Sweet FlowerAs I researched Ann Voskamp, I read several quotes in which she described her erotic encounters with God. I’ve decided to neither record those quotes here nor link to documentation containing them because they’re just too graphic (I know at least one of my regular readers is only 17, and shouldn’t be exposed to such imagery). Those who seriously doubt the veracity of my claims can easily do some Google searches — though I recommend it only if you really require evidence.

Frankly, I wish the critiques I read on her hadn’t used direct quotes. A few of them literally nauseated me. I hated her portrayal of the Lord Almighty, the Most Holy ruler of all creation, as if He was a character in a pornographic novel.

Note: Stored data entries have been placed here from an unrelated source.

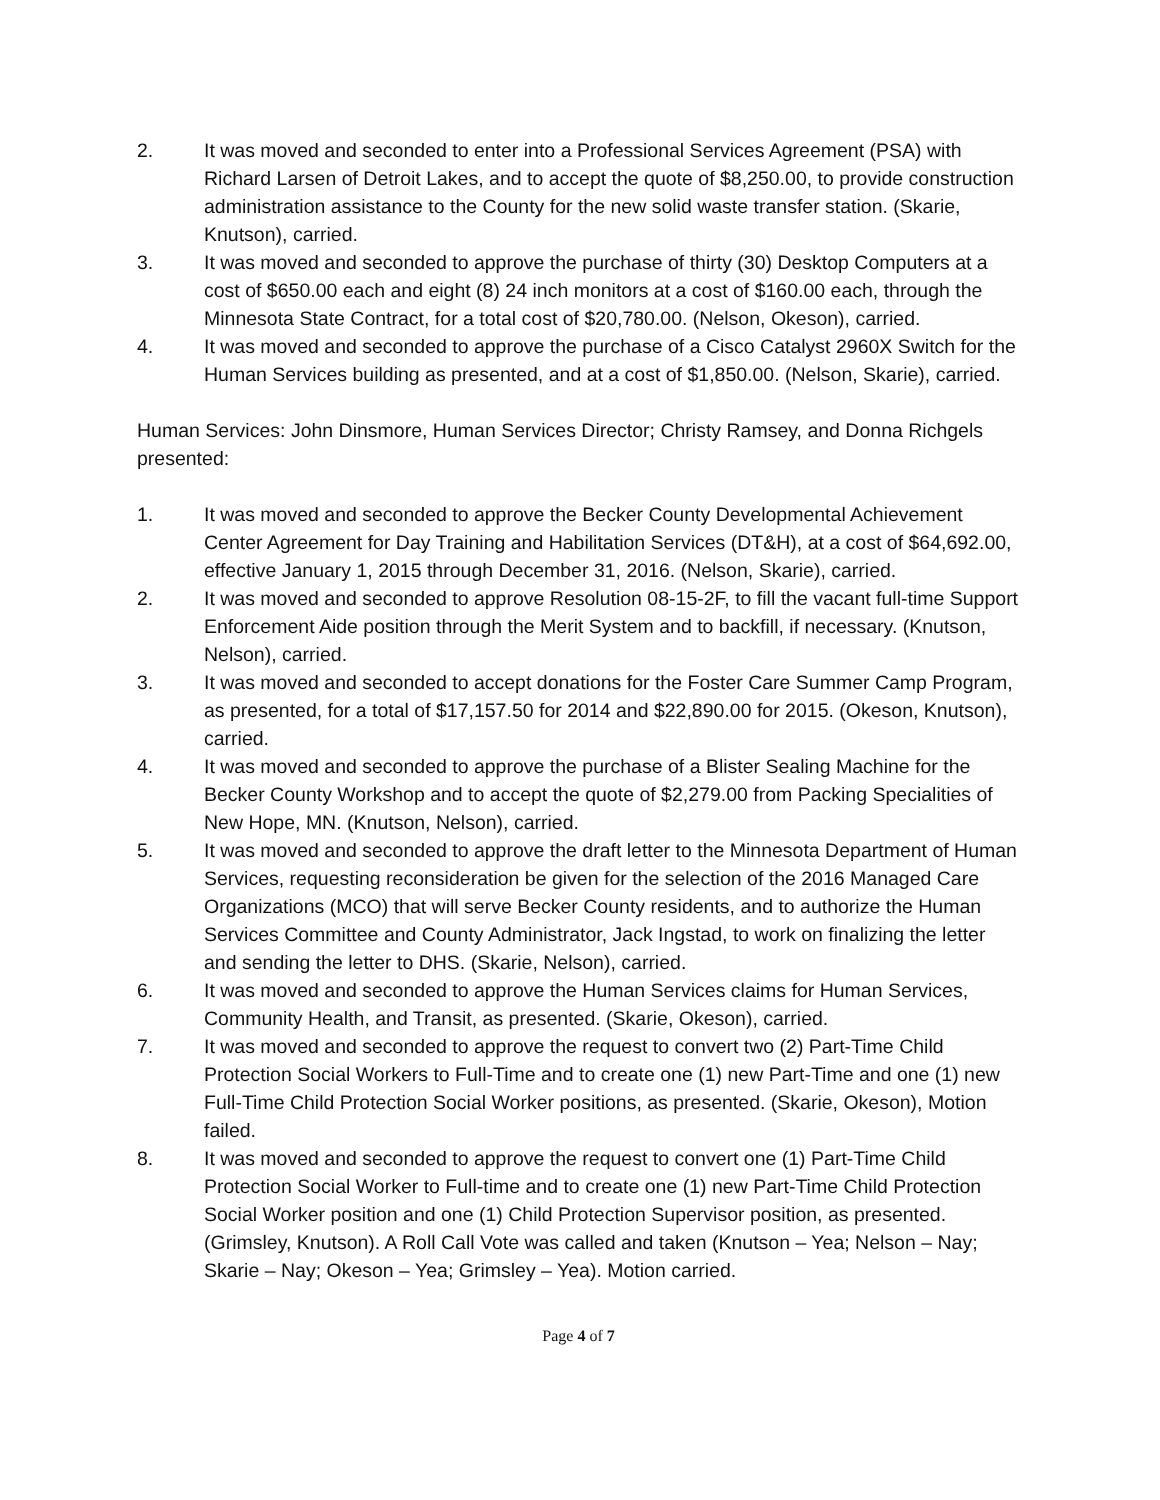2. It was moved and seconded to enter into a Professional Services Agreement (PSA) with Richard Larsen of Detroit Lakes, and to accept the quote of $8,250.00, to provide construction administration assistance to the County for the new solid waste transfer station. (Skarie, Knutson), carried.
3. It was moved and seconded to approve the purchase of thirty (30) Desktop Computers at a cost of $650.00 each and eight (8) 24 inch monitors at a cost of $160.00 each, through the Minnesota State Contract, for a total cost of $20,780.00. (Nelson, Okeson), carried.
4. It was moved and seconded to approve the purchase of a Cisco Catalyst 2960X Switch for the Human Services building as presented, and at a cost of $1,850.00. (Nelson, Skarie), carried.
Human Services: John Dinsmore, Human Services Director; Christy Ramsey, and Donna Richgels presented:
1. It was moved and seconded to approve the Becker County Developmental Achievement Center Agreement for Day Training and Habilitation Services (DT&H), at a cost of $64,692.00, effective January 1, 2015 through December 31, 2016. (Nelson, Skarie), carried.
2. It was moved and seconded to approve Resolution 08-15-2F, to fill the vacant full-time Support Enforcement Aide position through the Merit System and to backfill, if necessary. (Knutson, Nelson), carried.
3. It was moved and seconded to accept donations for the Foster Care Summer Camp Program, as presented, for a total of $17,157.50 for 2014 and $22,890.00 for 2015. (Okeson, Knutson), carried.
4. It was moved and seconded to approve the purchase of a Blister Sealing Machine for the Becker County Workshop and to accept the quote of $2,279.00 from Packing Specialities of New Hope, MN. (Knutson, Nelson), carried.
5. It was moved and seconded to approve the draft letter to the Minnesota Department of Human Services, requesting reconsideration be given for the selection of the 2016 Managed Care Organizations (MCO) that will serve Becker County residents, and to authorize the Human Services Committee and County Administrator, Jack Ingstad, to work on finalizing the letter and sending the letter to DHS. (Skarie, Nelson), carried.
6. It was moved and seconded to approve the Human Services claims for Human Services, Community Health, and Transit, as presented. (Skarie, Okeson), carried.
7. It was moved and seconded to approve the request to convert two (2) Part-Time Child Protection Social Workers to Full-Time and to create one (1) new Part-Time and one (1) new Full-Time Child Protection Social Worker positions, as presented. (Skarie, Okeson), Motion failed.
8. It was moved and seconded to approve the request to convert one (1) Part-Time Child Protection Social Worker to Full-time and to create one (1) new Part-Time Child Protection Social Worker position and one (1) Child Protection Supervisor position, as presented. (Grimsley, Knutson). A Roll Call Vote was called and taken (Knutson – Yea; Nelson – Nay; Skarie – Nay; Okeson – Yea; Grimsley – Yea). Motion carried.
Page 4 of 7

Tuesday I wrote about the dangers of regarding Jesus as a Boyfriend or Husband. Typically those fantasies (as perverted as they are) don’t entail a great deal of sexual content. Sadly, Ann Voskamp worsens the perversion with ideas about the Lord that no professing Christian should even consider. As Christians, we must always live in awareness that the Lord, above all else, is holy.

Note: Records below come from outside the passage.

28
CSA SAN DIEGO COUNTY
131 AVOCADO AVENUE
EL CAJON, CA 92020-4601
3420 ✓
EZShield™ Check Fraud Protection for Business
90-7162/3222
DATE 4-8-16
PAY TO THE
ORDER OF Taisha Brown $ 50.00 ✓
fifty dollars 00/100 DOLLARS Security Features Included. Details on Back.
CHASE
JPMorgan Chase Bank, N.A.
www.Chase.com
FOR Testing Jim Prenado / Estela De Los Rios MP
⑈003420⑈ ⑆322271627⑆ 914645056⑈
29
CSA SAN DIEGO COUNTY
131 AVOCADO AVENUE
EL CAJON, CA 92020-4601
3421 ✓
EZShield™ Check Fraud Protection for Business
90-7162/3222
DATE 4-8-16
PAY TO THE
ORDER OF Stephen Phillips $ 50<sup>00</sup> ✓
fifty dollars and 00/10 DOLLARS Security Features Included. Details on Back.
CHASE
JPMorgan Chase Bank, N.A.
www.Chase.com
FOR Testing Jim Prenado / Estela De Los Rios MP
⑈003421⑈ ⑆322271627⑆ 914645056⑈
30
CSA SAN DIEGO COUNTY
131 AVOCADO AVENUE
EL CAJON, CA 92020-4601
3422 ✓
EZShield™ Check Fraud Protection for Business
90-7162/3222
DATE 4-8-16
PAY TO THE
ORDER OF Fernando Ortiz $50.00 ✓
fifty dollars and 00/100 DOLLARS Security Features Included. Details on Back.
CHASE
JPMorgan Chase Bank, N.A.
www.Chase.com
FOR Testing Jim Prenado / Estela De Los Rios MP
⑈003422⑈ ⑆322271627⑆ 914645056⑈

My greatest problem with Ann Voskamp lies in her apparent inability to understand God’s absolute holiness. Yes, there’s a sense in which He demands that we imitate His holiness, but in a more basic respect His holiness differentiates Him from His creation. Thus it differentiates Him from us. Because of His innate distinction from us, the very thought of viewing Him as a sexual partner borders on blasphemy.

The Lord deserves our worship as a holy God rather than our sexual fantasies about Him. We indeed enjoy the intimacy of knowing Him through His Word, but that wonderful intimacy has absolutely nothing to do with sexuality.

Ann Voskamp exemplifies the sensuality that, according to the apostle Peter, characterizes false teachers.

 But false prophets also arose among the people, just as there will be false teachers among you, who will secretly bring in destructive heresies, even denying the Master who bought them, bringing upon themselves swift destruction. And many will follow their sensuality, and because of them the way of truth will be blasphemed. ~~2 Peter 2:1-2 (ESV)

Women are excited by the idea of a love affair with Jesus, Who of course would be a perfect Lover. Women, however,  need the true Lord Jesus Christ, Who reigns in holiness and calls us to worship Him in purity. Let’s reject any teacher who would reduce our holy God to the filthy status of a sex object and instead worship Him in spirit and in truth.